2547 sayılı Kanunun 52 nci maddesinin (b) fıkrası ve 657 sayılı Devlet Memurları Kanununun 68/B maddesine göre Genel Sekreter olarak atanabilmek için iki şart bulunmaktadır. Bunlar :

- En az 10 yıl hizmetin bulunmasıdır.

- En az Lisans diplomasına sahip olmaktır.

ÜNİVERSİTELERİ ARTIK UNVANLI ÖĞRETİM ÜYELERİ YÖNETİYOR !

Yukarıda belirttiğimiz gibi her ne kadar Genel Sekreter olabilmek için en az lisans mezunu olmak şart olsa da, artık çoğu devlet üniversitesinde Yardımcı Doçentler, Doçentler ve hatta Profesörler Genel Sekreterlik görevini yürütüyor.

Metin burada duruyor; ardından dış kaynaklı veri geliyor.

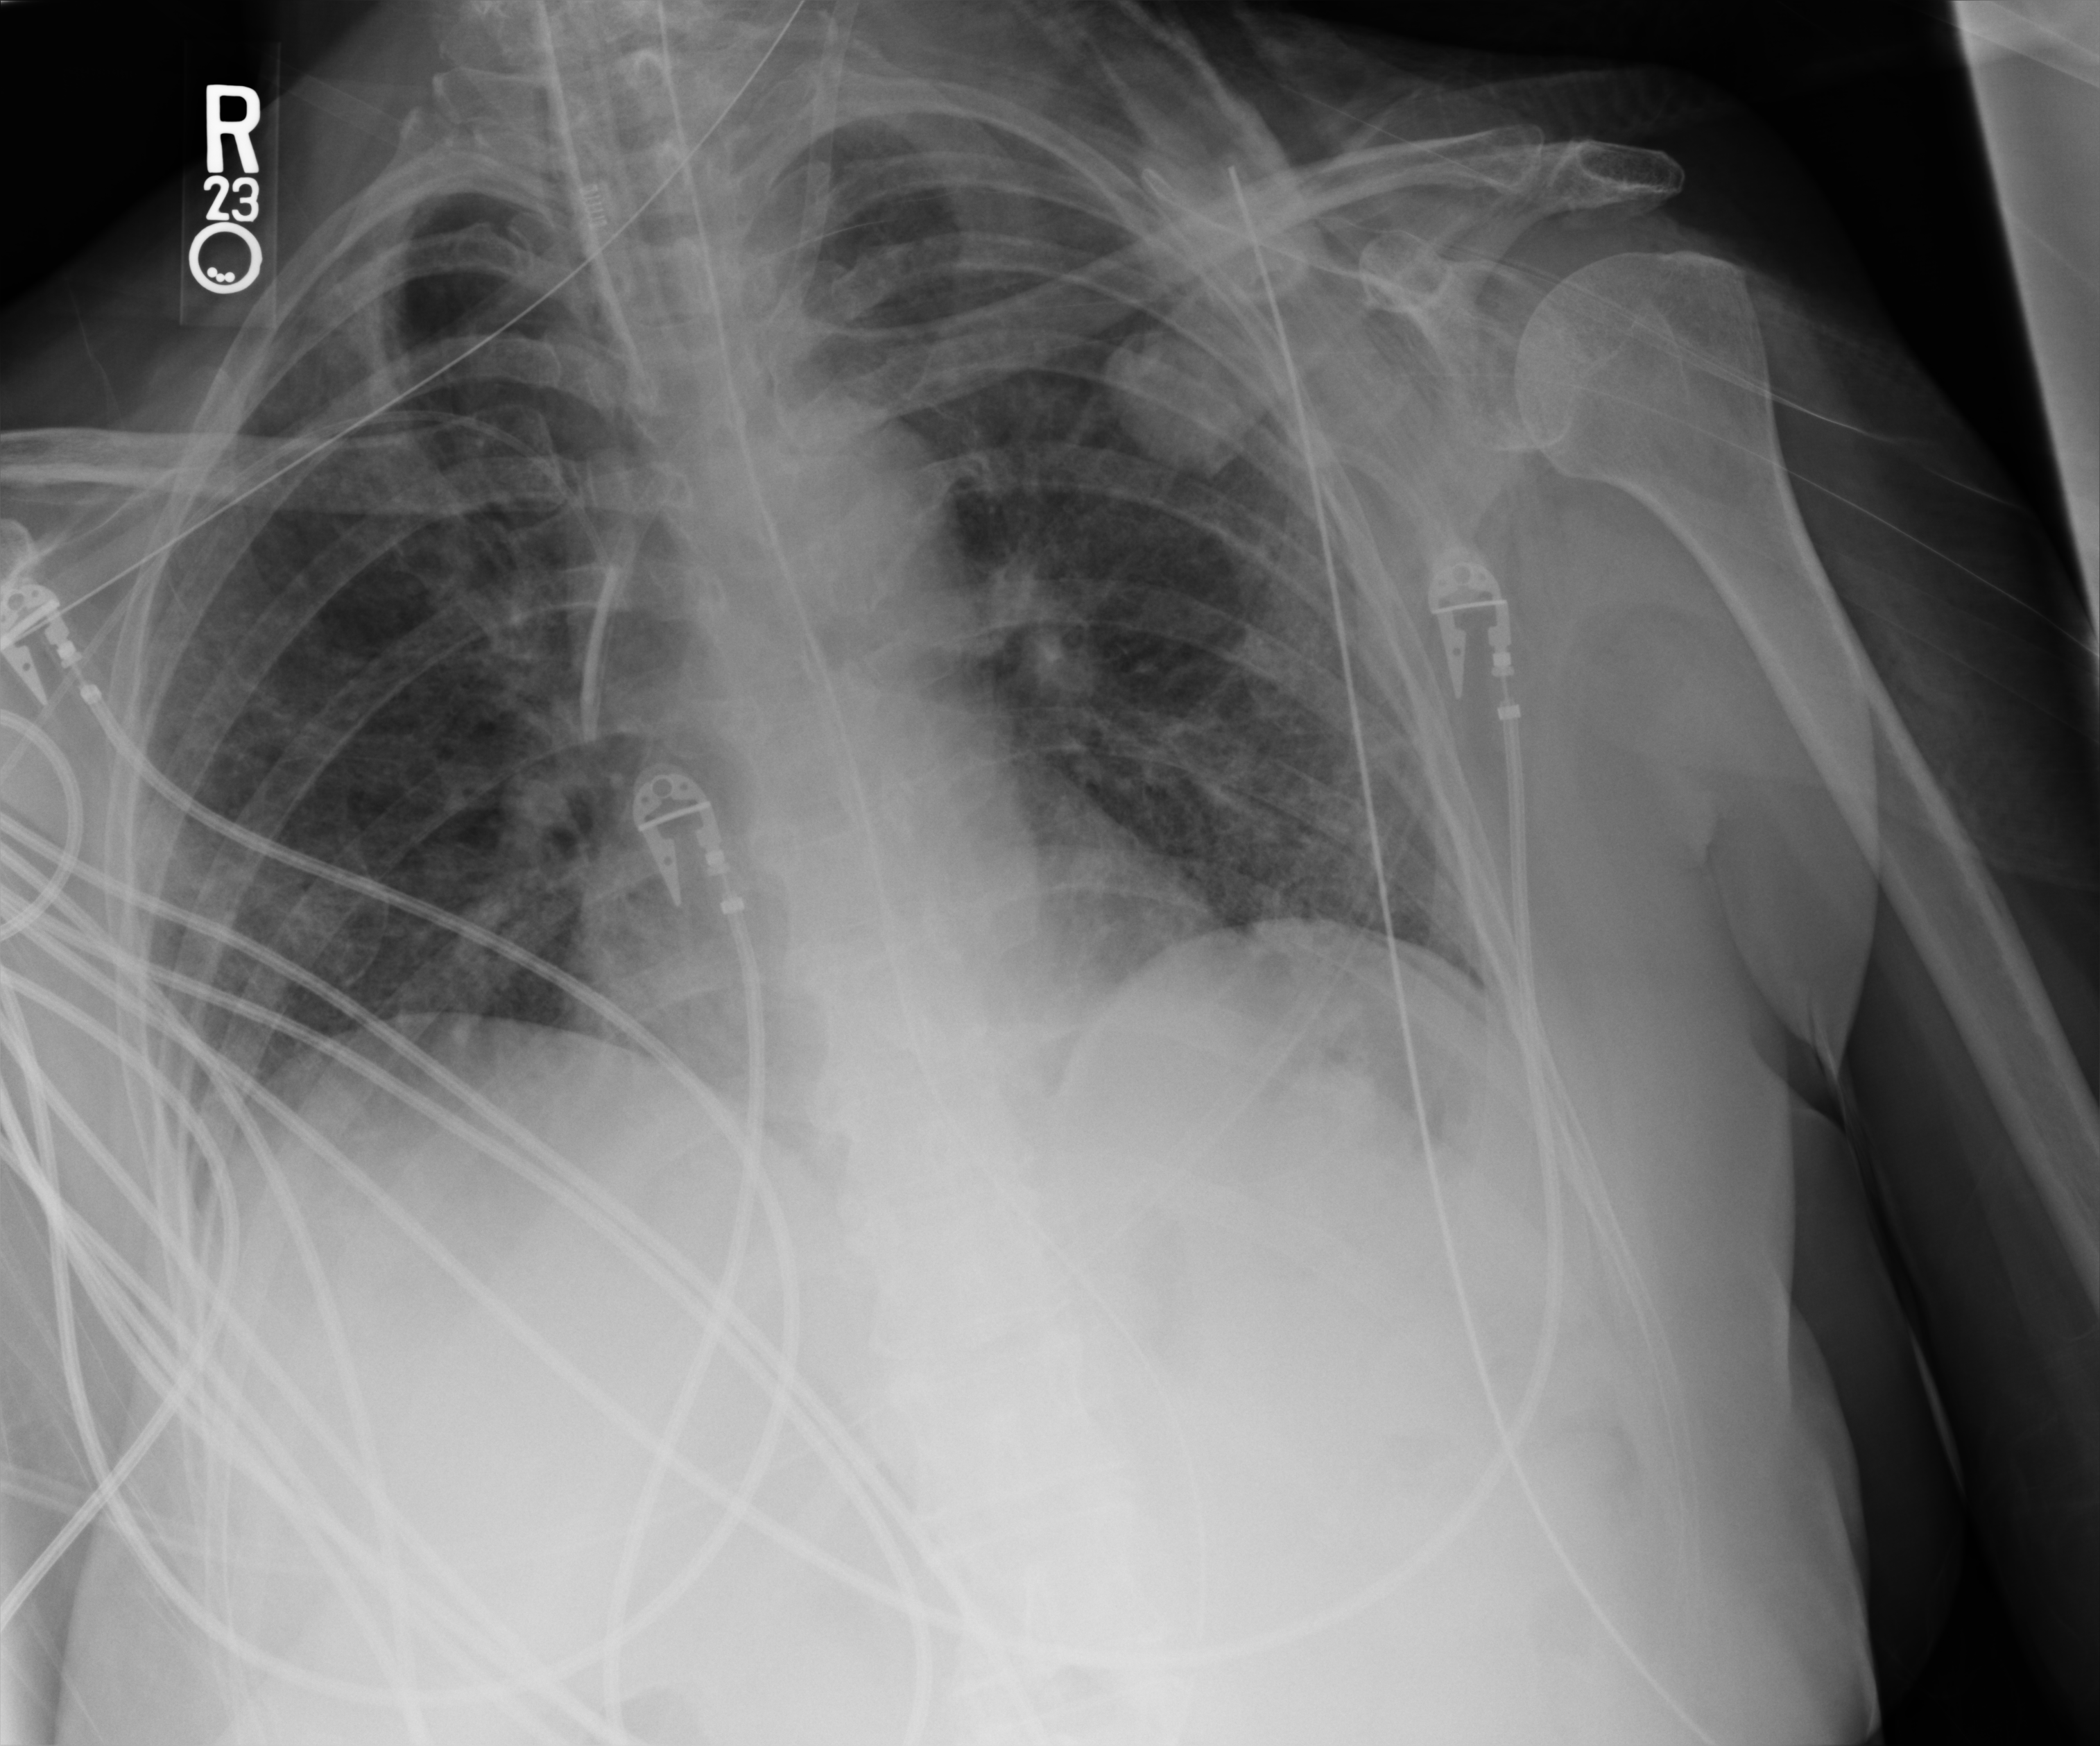
Portable chest radiograph, anteroposterior (AP) projection. Female patient hospitalised with COVID-19, age 60–74 years.
Hospital-stay facts (about this admission, not read from this image; timing relative to this image not recorded): length of hospital stay: 43 days; admitted to intensive care during this hospital stay: yes; hypertension (admission record): yes.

Bugün itibarıyla baktığımızda, faaliyette olan 108 devlet üniversitesinden 40'nda Genel Sekreterlik görevi öğretim üyeleri tarafından yürütülmektedir. Bunlar arasında 10 Profesör, 19 Doçent ve 11 Yardımcı Doçent bulunuyor. Bizler gibi meraklılar burayı TIKLAYARAK kimler olduklarına bakabilir.

Hatta, bir küçük not daha verelim. Yıldız Teknik Üniversitesinde ve Mimar Sinan Güzel Sanatlar Üniversitesinde Genel Sekreter Yardımcıları da öğretim üyesi...

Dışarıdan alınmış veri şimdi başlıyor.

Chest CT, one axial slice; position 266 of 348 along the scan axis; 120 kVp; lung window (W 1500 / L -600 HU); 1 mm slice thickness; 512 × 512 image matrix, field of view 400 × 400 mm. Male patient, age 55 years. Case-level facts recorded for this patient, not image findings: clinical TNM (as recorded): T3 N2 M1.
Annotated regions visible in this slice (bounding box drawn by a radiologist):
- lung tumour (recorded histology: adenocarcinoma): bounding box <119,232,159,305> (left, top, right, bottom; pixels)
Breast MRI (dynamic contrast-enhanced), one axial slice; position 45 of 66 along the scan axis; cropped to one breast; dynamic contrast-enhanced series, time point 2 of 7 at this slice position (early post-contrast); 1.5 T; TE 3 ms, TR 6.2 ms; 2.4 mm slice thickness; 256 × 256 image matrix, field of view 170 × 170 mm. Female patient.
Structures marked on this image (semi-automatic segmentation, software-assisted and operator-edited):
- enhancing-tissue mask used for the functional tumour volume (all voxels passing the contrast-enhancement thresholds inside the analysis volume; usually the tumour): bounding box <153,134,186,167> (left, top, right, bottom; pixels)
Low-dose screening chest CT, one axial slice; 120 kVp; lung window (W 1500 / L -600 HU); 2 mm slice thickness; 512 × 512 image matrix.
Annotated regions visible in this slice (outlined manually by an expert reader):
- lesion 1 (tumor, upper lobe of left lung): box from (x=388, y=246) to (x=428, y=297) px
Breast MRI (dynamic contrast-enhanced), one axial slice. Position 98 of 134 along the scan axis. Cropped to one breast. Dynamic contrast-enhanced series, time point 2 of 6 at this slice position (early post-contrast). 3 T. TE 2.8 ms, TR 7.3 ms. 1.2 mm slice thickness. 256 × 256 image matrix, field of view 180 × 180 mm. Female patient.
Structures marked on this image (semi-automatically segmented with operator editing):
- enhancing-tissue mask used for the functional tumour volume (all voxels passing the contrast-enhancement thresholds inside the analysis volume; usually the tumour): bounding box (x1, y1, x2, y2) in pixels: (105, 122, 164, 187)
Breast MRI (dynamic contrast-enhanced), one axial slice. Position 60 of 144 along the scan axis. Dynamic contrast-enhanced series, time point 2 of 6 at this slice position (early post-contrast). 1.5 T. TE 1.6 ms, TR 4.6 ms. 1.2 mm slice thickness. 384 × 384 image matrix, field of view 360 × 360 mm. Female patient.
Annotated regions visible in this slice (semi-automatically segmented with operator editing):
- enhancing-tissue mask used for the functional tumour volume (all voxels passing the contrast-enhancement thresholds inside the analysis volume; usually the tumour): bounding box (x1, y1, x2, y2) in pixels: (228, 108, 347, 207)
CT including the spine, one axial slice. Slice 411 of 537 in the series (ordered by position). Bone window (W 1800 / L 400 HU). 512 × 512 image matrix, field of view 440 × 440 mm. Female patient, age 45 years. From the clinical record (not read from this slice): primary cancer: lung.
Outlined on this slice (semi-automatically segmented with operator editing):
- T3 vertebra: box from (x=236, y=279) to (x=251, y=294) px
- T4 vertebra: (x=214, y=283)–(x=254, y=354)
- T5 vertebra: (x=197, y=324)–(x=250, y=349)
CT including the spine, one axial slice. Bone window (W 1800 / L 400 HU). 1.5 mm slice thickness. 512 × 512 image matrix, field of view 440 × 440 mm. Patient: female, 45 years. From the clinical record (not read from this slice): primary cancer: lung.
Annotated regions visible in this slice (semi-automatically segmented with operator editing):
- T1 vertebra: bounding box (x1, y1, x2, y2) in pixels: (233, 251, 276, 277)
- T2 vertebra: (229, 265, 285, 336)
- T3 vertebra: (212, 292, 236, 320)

ÖĞRETİM ÜYELERİ NEDEN İDARECİ OLMAK İSTİYOR ?

Bu soruyu sorduktan sonra yanlış anlaşılmaması gereken bir hususu baştan ifade edelim. Akademisyenlerden idari anlamda deneyimli, ihale, öğrenci, bütçe ve personel mevzuatına hakim olanların Genel Sekreterlik görevine getirilmesinde bizce sakınca bulunmamaktadır.

Ancak, kişisel olarak hiçbir idari görev deneyimi olmayan, yıllarca kendini bilime adamış, yayınlar yapmış, projeler üretmiş, kitaplar yazmış, yani gerçek manada tam bir bilim adamının Genel Sekreterlik görevine getirilmesi ne derece doğrudur! Yüzlerce evrakı sevk etmek, yönetim kurulu ve senato toplantılarında raportörlük yapmak Profesörlerin işi midir? Bu tartışılır !

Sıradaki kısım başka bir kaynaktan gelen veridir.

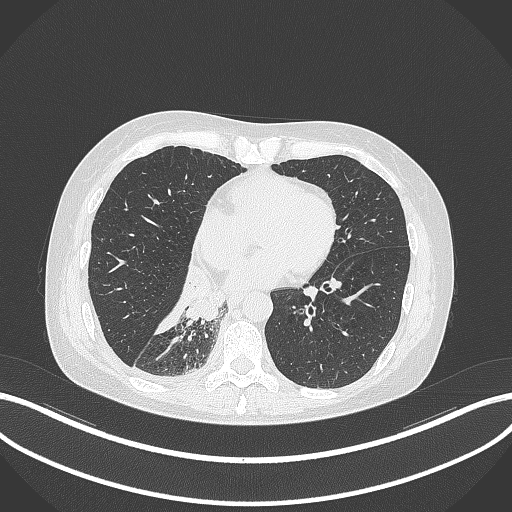
Chest CT, one axial slice; position 116 of 329 along the scan axis; lung window (W 1500 / L -600 HU); 512 × 512 image matrix. Female patient, age 63 years. From the clinical record (not read from this slice): clinical TNM (as recorded): T1c N0 M0.
Outlined on this slice (bounding box drawn by a radiologist):
- lung tumour (recorded histology: adenocarcinoma): bounding box <180,268,224,323> (left, top, right, bottom; pixels)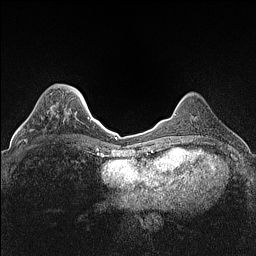
Breast MRI (dynamic contrast-enhanced), one axial slice; position 36 of 160 along the scan axis; dynamic contrast-enhanced series, time point 2 of 7 at this slice position (early post-contrast); 1.5 T; TE 1.4 ms, TR 5 ms; 256 × 256 image matrix. Female patient.
Annotated regions visible in this slice (semi-automatically segmented with operator editing):
- enhancing-tissue mask used for the functional tumour volume (all voxels passing the contrast-enhancement thresholds inside the analysis volume; usually the tumour): box from (x=25, y=106) to (x=53, y=142) px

Peki bu görev neden üniversitelerde cazip hale geldi. Şimdi bunun bazı sebeplerini irdeleyelim :

1. 2547 sayılı Yükseköğretim Kanununun 58 nci maddesinin (f) bendine göre; Rektör, rektör yardımcısı ve genel sekreterlere gelir getirici katkılarına bakılmaksızın, üniversite yönetim kurulunun uygun gördüğü birimin döner sermaye hesabından "YÖNETİCİ PAYI" olarak ayrılan tutardan ek ödeme yapılmaktadır.

Bu açıdan, özellikle döner sermayenin iyi döndüğü üniversitelerde Genel Sekreterlere güzel miktarda yönetici payı verilmektedir. Burada rakam ifade etmeyelim ama bu görevi akademisyenlere cazip hale getiren en önemli nokta budur.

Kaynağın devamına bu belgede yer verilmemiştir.